What needs to be done
What lines of the data include the string "female"? Copy them all.

== Input material

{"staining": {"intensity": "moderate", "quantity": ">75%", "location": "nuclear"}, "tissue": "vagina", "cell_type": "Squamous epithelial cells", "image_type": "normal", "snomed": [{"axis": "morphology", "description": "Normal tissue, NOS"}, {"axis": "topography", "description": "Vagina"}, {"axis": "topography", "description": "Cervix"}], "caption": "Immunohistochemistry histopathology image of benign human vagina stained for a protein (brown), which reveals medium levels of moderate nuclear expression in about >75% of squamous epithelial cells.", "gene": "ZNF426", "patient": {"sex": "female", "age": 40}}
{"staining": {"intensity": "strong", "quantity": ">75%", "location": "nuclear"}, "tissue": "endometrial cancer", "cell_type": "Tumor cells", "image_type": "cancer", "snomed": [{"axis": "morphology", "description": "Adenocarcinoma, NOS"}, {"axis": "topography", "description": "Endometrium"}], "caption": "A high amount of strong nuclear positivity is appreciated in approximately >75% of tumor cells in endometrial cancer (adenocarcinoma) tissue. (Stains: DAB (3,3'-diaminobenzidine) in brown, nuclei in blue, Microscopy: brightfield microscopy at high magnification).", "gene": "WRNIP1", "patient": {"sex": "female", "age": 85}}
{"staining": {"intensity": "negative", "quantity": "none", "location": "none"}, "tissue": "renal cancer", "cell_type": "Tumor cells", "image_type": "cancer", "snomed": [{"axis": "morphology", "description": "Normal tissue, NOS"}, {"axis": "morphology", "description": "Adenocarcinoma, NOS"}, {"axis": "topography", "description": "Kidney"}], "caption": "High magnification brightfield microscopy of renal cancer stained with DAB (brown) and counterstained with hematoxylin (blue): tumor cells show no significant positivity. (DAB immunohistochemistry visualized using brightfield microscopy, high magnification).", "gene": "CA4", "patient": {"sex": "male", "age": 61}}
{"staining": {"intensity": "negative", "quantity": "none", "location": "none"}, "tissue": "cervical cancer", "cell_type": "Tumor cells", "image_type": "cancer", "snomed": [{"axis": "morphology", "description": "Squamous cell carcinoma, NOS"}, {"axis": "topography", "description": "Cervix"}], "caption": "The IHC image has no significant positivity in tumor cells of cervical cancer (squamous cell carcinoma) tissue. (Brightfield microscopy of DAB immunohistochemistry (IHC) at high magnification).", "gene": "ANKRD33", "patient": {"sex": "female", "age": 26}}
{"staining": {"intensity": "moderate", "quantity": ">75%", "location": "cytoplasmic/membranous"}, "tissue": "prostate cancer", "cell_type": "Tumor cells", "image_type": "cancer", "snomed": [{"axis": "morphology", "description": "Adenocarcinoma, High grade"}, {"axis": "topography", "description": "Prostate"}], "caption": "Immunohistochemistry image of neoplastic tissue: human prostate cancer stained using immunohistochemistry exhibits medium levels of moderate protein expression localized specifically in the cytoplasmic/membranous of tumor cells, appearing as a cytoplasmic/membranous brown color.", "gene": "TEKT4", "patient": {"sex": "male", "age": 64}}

====

Final answer
{"staining": {"intensity": "moderate", "quantity": ">75%", "location": "nuclear"}, "tissue": "vagina", "cell_type": "Squamous epithelial cells", "image_type": "normal", "snomed": [{"axis": "morphology", "description": "Normal tissue, NOS"}, {"axis": "topography", "description": "Vagina"}, {"axis": "topography", "description": "Cervix"}], "caption": "Immunohistochemistry histopathology image of benign human vagina stained for a protein (brown), which reveals medium levels of moderate nuclear expression in about >75% of squamous epithelial cells.", "gene": "ZNF426", "patient": {"sex": "female", "age": 40}}
{"staining": {"intensity": "strong", "quantity": ">75%", "location": "nuclear"}, "tissue": "endometrial cancer", "cell_type": "Tumor cells", "image_type": "cancer", "snomed": [{"axis": "morphology", "description": "Adenocarcinoma, NOS"}, {"axis": "topography", "description": "Endometrium"}], "caption": "A high amount of strong nuclear positivity is appreciated in approximately >75% of tumor cells in endometrial cancer (adenocarcinoma) tissue. (Stains: DAB (3,3'-diaminobenzidine) in brown, nuclei in blue, Microscopy: brightfield microscopy at high magnification).", "gene": "WRNIP1", "patient": {"sex": "female", "age": 85}}
{"staining": {"intensity": "negative", "quantity": "none", "location": "none"}, "tissue": "cervical cancer", "cell_type": "Tumor cells", "image_type": "cancer", "snomed": [{"axis": "morphology", "description": "Squamous cell carcinoma, NOS"}, {"axis": "topography", "description": "Cervix"}], "caption": "The IHC image has no significant positivity in tumor cells of cervical cancer (squamous cell carcinoma) tissue. (Brightfield microscopy of DAB immunohistochemistry (IHC) at high magnification).", "gene": "ANKRD33", "patient": {"sex": "female", "age": 26}}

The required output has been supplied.